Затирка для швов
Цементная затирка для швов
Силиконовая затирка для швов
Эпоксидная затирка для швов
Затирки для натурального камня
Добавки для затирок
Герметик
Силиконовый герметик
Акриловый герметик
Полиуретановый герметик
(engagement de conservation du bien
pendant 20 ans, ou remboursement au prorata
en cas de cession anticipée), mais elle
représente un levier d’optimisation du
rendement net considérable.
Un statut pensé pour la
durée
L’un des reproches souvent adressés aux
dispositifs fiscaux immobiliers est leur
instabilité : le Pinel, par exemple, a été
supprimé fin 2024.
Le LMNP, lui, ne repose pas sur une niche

* * *

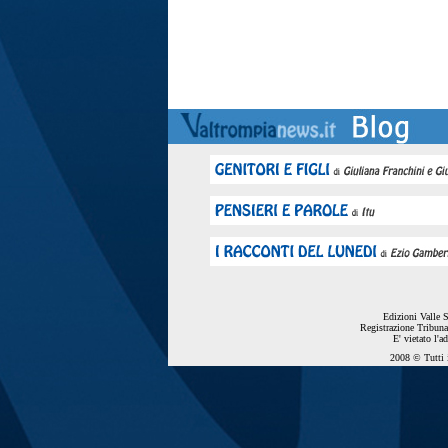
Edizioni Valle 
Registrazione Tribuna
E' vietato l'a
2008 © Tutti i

...

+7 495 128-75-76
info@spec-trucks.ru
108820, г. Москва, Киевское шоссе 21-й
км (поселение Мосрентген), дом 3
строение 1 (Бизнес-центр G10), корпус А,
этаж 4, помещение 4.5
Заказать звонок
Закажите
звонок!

_Work to complete_: Beginning at the line with "Добавки для затирок" and stopping after the line with "représente un levier d’optimisation du", please write out every line of the data above exactly and nothing else.

_Result_:
Добавки для затирок
Герметик
Силиконовый герметик
Акриловый герметик
Полиуретановый герметик
(engagement de conservation du bien
pendant 20 ans, ou remboursement au prorata
en cas de cession anticipée), mais elle
représente un levier d’optimisation du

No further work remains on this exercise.